**Prompt:**
Copy the records below in full, keeping each word as it is but omitting the pictures.

**Available records:**

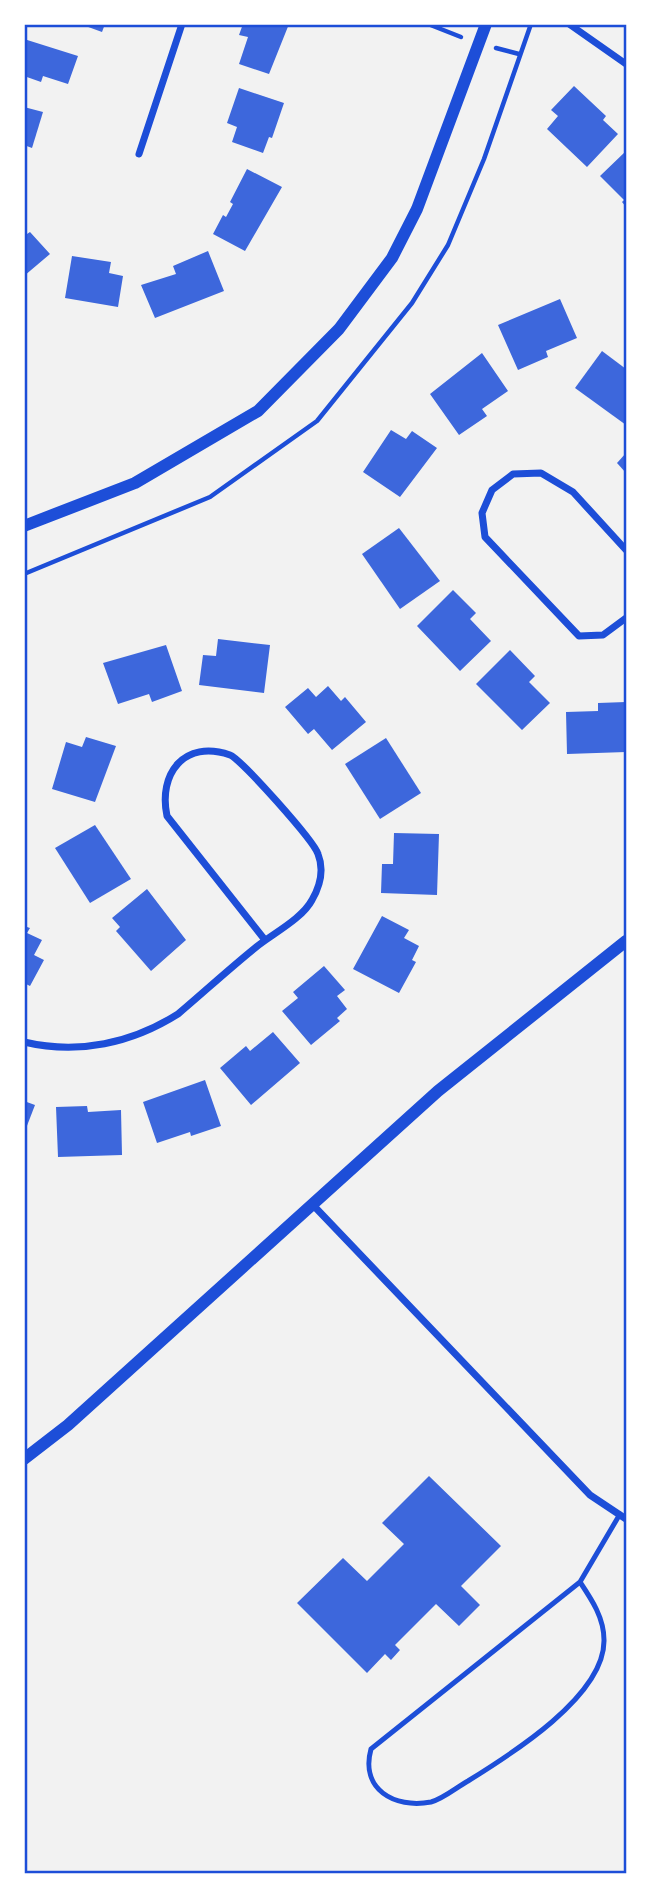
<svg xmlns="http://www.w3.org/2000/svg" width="651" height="1898" font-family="Raleway,sans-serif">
	<rect width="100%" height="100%" fill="#f2f2f2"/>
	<g fill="#3d67dc">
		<path d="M80 24H105L102 32Z"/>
		<path d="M243 24H289L269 74 239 64 248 37 239 35Z"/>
		<path d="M24 39 78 56 68 84 43 76 41 82 24 76Z"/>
		<path d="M574 86 606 116 603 120 618 134 587 167 547 129 558 116 551 110Z"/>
		<path d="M239 88 284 103 272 138 269 137 263 153 232 142 237 127 227 123Z"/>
		<path d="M24 107 43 112 32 148 24 145Z"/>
		<path d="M626 151V207L622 202 624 200 600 176Z"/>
		<path d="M247 169 282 187 245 251 213 234 223 215 226 217 233 204 230 202Z"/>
		<path d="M24 231 27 234 30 232 50 254 24 276Z"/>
		<path d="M208 251 224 291 155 318 141 285 176 274 173 266Z"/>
		<path d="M72 256 111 262 109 273 123 276 118 307 65 298Z"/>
		<path d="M560 299 577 338 546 351 548 357 518 370 498 325Z"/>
		<path d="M602 351 626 369V425L575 388Z"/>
		<path d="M482 353 508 391 482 409 487 416 459 435 430 394Z"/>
		<path d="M391 430 406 439 412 431 437 448 400 497 363 472Z"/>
		<path d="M626 453V473L617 463Z"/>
		<path d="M399 528 440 581 400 609 362 554Z"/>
		<path d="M453 590 476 613 470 619 491 641 460 671 417 626Z"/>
		<path d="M218 639 270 645 264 693 199 685 203 655 216 656Z"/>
		<path d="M166 645 182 691 152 702 149 694 118 704 103 663Z"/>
		<path d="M510 650 535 676 529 682 550 703 522 730 476 684Z"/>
		<path d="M328 686 341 701 345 697 366 722 332 750 314 729 308 734 285 707 308 688 316 697Z"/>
		<path d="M626 702V752L567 754 566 712 598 711V703Z"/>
		<path d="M86 737 116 746 95 802 52 789 66 742 82 747Z"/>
		<path d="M386 738 421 793 380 819 345 764Z"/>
		<path d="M95 825 131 879 90 903 55 848Z"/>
		<path d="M394 833 439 834 437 895 381 893 382 864H393Z"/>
		<path d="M147 889 186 940 151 971 116 931 120 927 112 918Z"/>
		<path d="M382 916 409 930 404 938 419 946 412 960 416 962 399 993 353 969Z"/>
		<path d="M24 926 30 928 27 933 42 940 34 955 44 960 30 986 24 983Z"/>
		<path d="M324 966 345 990 337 996 347 1009 337 1018 340 1021 311 1045 282 1011 298 998 293 992Z"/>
		<path d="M273 1032 300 1063 251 1105 220 1068 246 1046 250 1051Z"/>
		<path d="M205 1080 221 1126 191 1136 190 1132 157 1143 143 1102Z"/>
		<path d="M24 1101 35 1105 25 1131H24Z"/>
		<path d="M87 1106 88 1112 121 1110 122 1155 58 1157 56 1107Z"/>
		<path d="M429 1476 501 1546 461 1586 480 1605 459 1626 436 1604 395 1645 400 1650 391 1660 385 1654 367 1673 297 1603 343 1558 367 1581 404 1544 382 1523Z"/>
	</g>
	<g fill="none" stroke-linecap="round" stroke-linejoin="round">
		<g stroke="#1d4ed8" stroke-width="4.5">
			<path d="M428 24 461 37"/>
			<path d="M496 48 519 54"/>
			<path d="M24 574 210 497 317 421 412 303 448 245 484 159 531 24"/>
		</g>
		<path stroke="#1d4ed8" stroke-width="5" d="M580 1582C592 1600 604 1618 604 1640 605 1696 510 1755 468 1781 457 1787 443 1799 431 1802 394 1809 360 1789 371 1749L580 1582 620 1514"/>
		<g stroke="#1d4ed8" stroke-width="7">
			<path d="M569 24 626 64"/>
			<path d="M139 154 182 24"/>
			<path d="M626 550 573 492 541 473 513 474 492 490 482 513 485 537 579 636 603 635 626 618"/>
			<path d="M24 1042C79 1055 132 1043 178 1014 204 992 229 969 255 948 272 934 302 919 312 900 320 886 324 869 318 854 314 841 241 759 230 755 184 739 158 774 167 816L265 940"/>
			<path d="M313 1205 590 1495 626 1519"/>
		</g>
		<g stroke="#1d4ed8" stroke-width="12">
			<path d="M24 526 135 483 258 411 339 329 392 258 417 209 486 24"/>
			<path d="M24 1459 68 1425 438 1091 626 941"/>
		</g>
	</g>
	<rect width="651" height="1898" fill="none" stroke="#ffffff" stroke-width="52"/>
	<rect x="26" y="26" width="599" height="1846" fill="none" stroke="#1d4ed8" stroke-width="2.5"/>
</svg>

**Output for this task:**
<svg xmlns="http://www.w3.org/2000/svg" width="651" height="1898" font-family="Raleway,sans-serif">
	<rect width="100%" height="100%" fill="#f2f2f2"/>
	<g fill="#3d67dc">
		<path d="M80 24H105L102 32Z"/>
		<path d="M243 24H289L269 74 239 64 248 37 239 35Z"/>
		<path d="M24 39 78 56 68 84 43 76 41 82 24 76Z"/>
		<path d="M574 86 606 116 603 120 618 134 587 167 547 129 558 116 551 110Z"/>
		<path d="M239 88 284 103 272 138 269 137 263 153 232 142 237 127 227 123Z"/>
		<path d="M24 107 43 112 32 148 24 145Z"/>
		<path d="M626 151V207L622 202 624 200 600 176Z"/>
		<path d="M247 169 282 187 245 251 213 234 223 215 226 217 233 204 230 202Z"/>
		<path d="M24 231 27 234 30 232 50 254 24 276Z"/>
		<path d="M208 251 224 291 155 318 141 285 176 274 173 266Z"/>
		<path d="M72 256 111 262 109 273 123 276 118 307 65 298Z"/>
		<path d="M560 299 577 338 546 351 548 357 518 370 498 325Z"/>
		<path d="M602 351 626 369V425L575 388Z"/>
		<path d="M482 353 508 391 482 409 487 416 459 435 430 394Z"/>
		<path d="M391 430 406 439 412 431 437 448 400 497 363 472Z"/>
		<path d="M626 453V473L617 463Z"/>
		<path d="M399 528 440 581 400 609 362 554Z"/>
		<path d="M453 590 476 613 470 619 491 641 460 671 417 626Z"/>
		<path d="M218 639 270 645 264 693 199 685 203 655 216 656Z"/>
		<path d="M166 645 182 691 152 702 149 694 118 704 103 663Z"/>
		<path d="M510 650 535 676 529 682 550 703 522 730 476 684Z"/>
		<path d="M328 686 341 701 345 697 366 722 332 750 314 729 308 734 285 707 308 688 316 697Z"/>
		<path d="M626 702V752L567 754 566 712 598 711V703Z"/>
		<path d="M86 737 116 746 95 802 52 789 66 742 82 747Z"/>
		<path d="M386 738 421 793 380 819 345 764Z"/>
		<path d="M95 825 131 879 90 903 55 848Z"/>
		<path d="M394 833 439 834 437 895 381 893 382 864H393Z"/>
		<path d="M147 889 186 940 151 971 116 931 120 927 112 918Z"/>
		<path d="M382 916 409 930 404 938 419 946 412 960 416 962 399 993 353 969Z"/>
		<path d="M24 926 30 928 27 933 42 940 34 955 44 960 30 986 24 983Z"/>
		<path d="M324 966 345 990 337 996 347 1009 337 1018 340 1021 311 1045 282 1011 298 998 293 992Z"/>
		<path d="M273 1032 300 1063 251 1105 220 1068 246 1046 250 1051Z"/>
		<path d="M205 1080 221 1126 191 1136 190 1132 157 1143 143 1102Z"/>
		<path d="M24 1101 35 1105 25 1131H24Z"/>
		<path d="M87 1106 88 1112 121 1110 122 1155 58 1157 56 1107Z"/>
		<path d="M429 1476 501 1546 461 1586 480 1605 459 1626 436 1604 395 1645 400 1650 391 1660 385 1654 367 1673 297 1603 343 1558 367 1581 404 1544 382 1523Z"/>
	</g>
	<g fill="none" stroke-linecap="round" stroke-linejoin="round">
		<g stroke="#1d4ed8" stroke-width="4.5">
			<path d="M428 24 461 37"/>
			<path d="M496 48 519 54"/>
			<path d="M24 574 210 497 317 421 412 303 448 245 484 159 531 24"/>
		</g>
		<path stroke="#1d4ed8" stroke-width="5" d="M580 1582C592 1600 604 1618 604 1640 605 1696 510 1755 468 1781 457 1787 443 1799 431 1802 394 1809 360 1789 371 1749L580 1582 620 1514"/>
		<g stroke="#1d4ed8" stroke-width="7">
			<path d="M569 24 626 64"/>
			<path d="M139 154 182 24"/>
			<path d="M626 550 573 492 541 473 513 474 492 490 482 513 485 537 579 636 603 635 626 618"/>
			<path d="M24 1042C79 1055 132 1043 178 1014 204 992 229 969 255 948 272 934 302 919 312 900 320 886 324 869 318 854 314 841 241 759 230 755 184 739 158 774 167 816L265 940"/>
			<path d="M313 1205 590 1495 626 1519"/>
		</g>
		<g stroke="#1d4ed8" stroke-width="12">
			<path d="M24 526 135 483 258 411 339 329 392 258 417 209 486 24"/>
			<path d="M24 1459 68 1425 438 1091 626 941"/>
		</g>
	</g>
	<rect width="651" height="1898" fill="none" stroke="#ffffff" stroke-width="52"/>
	<rect x="26" y="26" width="599" height="1846" fill="none" stroke="#1d4ed8" stroke-width="2.5"/>
</svg>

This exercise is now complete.